La mère et l’enfant se sont déplacés au sein de l’Union européenne et il y a lieu de se reporter au Règlement européen n° 883/2004 sur la question. Pour ce qui est plus particulièrement des prestations familiales, son article 67 prévoit qu’une personne a droit aux prestations familiales, conformément à la législation de l’Etat membre compétent, y compris pour les membres de sa famille qui résident dans un autre Etat membre, et ce comme si ceux-ci résidaient dans le premier Etat. Il faut dès lors examiner la situation comme si l’enfant résidait en Belgique.

Aucun droit n’étant ouvert en Italie, qui serait prioritaire, la question à régler est de vérifier la loi belge et, particulièrement, la condition de charge de l’enfant.

Il y a présomption légale, comme le rappelle le tribunal, si l’enfant est inscrit dans le ménage et celle-ci est réfragable. La présomption va en l’espèce jouer à partir de la date d’inscription de l’enfant, ce qui n’est pas contesté. Pour ce qui est de la période antérieure, la mère ne peut se prévaloir de cette présomption mais peut établir par des éléments probants qu’elle remplit la condition de prise en charge, ce que le tribunal retient comme établi, eu égard aux pièces déposées. Il est notamment avéré que la mère a allaité son enfant, et ce également pendant le séjour en Italie. L’enfant peut dès lors être considéré comme ayant été à charge de sa mère dès sa naissance.
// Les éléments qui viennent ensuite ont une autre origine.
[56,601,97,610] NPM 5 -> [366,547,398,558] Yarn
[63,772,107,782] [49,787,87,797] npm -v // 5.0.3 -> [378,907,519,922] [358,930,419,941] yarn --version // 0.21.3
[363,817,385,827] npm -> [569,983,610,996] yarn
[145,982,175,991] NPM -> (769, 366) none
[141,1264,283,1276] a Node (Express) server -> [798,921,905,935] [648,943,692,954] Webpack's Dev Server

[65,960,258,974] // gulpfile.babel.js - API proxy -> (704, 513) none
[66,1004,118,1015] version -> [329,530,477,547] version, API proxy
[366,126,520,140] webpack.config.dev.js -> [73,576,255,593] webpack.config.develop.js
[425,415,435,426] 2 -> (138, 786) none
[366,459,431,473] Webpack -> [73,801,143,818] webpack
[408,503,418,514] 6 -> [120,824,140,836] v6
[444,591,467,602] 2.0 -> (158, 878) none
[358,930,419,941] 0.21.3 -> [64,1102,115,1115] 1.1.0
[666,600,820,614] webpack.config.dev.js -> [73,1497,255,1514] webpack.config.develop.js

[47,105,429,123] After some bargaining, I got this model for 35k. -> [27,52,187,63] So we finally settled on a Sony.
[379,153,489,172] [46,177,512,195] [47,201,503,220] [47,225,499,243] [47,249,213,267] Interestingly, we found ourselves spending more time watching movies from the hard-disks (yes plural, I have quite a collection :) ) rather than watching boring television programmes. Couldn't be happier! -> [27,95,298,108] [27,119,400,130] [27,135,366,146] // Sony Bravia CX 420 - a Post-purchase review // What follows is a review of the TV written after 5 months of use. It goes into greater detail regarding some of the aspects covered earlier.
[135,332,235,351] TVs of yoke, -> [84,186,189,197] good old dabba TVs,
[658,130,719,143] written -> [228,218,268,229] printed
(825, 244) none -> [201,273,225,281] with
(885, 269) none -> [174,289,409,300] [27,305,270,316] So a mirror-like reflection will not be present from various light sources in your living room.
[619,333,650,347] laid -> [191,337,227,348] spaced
Enfin, pour ce qui est de l’allocation de naissance, pour laquelle le droit s’ouvre dès que la grossesse a duré au moins 180 jours, son montant pouvait être obtenu au plus tôt deux mois avant la date probable de la naissance. La demande de paiement ayant été réceptionnée, les conditions cumulatives pour ouvrir le droit aux prestations garanties étant remplies, l’allocation de naissance est due. Il est également fait droit à cette demande.

Intérêt de la décision

Comme le souligne le tribunal, au départ de son raisonnement, cette affaire doit être examinée eu égard aux garanties du Règlement européen n° 883/2004, la mère (belge) et son fils (italien à ce moment) s’étant déplacés au sein de l’Union européenne. Le mécanisme de protection est repris, tant pour ce qui est du champ d’application personnel que matériel, ainsi que la loi applicable, dont est rappelé le principe de l’unicité de celle-ci.

Les prestations familiales étant visées au titre de prestations de sécurité sociale faisant l’objet des mesures de coordination, le tribunal a rappelé qu’il y a lieu de traiter les personnes qui ont droit à celles-ci, conformément à la législation de l’Etat membre compétent, comme si les membres de sa famille résidaient dans cet Etat, même s’ils résident dans un autre Etat membre.

Le séjour temporaire, de très courte durée en l’espèce, a été à juste titre considéré comme sans incidence sur l’octroi des prestations familiales garanties par la loi du 20 juillet 1971.

Le tribunal rappelle encore très utilement la présomption légale de l’article 1er, alinéa 5, de celle-ci, en vertu de laquelle l’enfant est présumé être à charge du demandeur dès qu’il y a une inscription dans les registres. A défaut d’une telle inscription, il appartient à ce demandeur de prouver la réalité de cette prise en charge.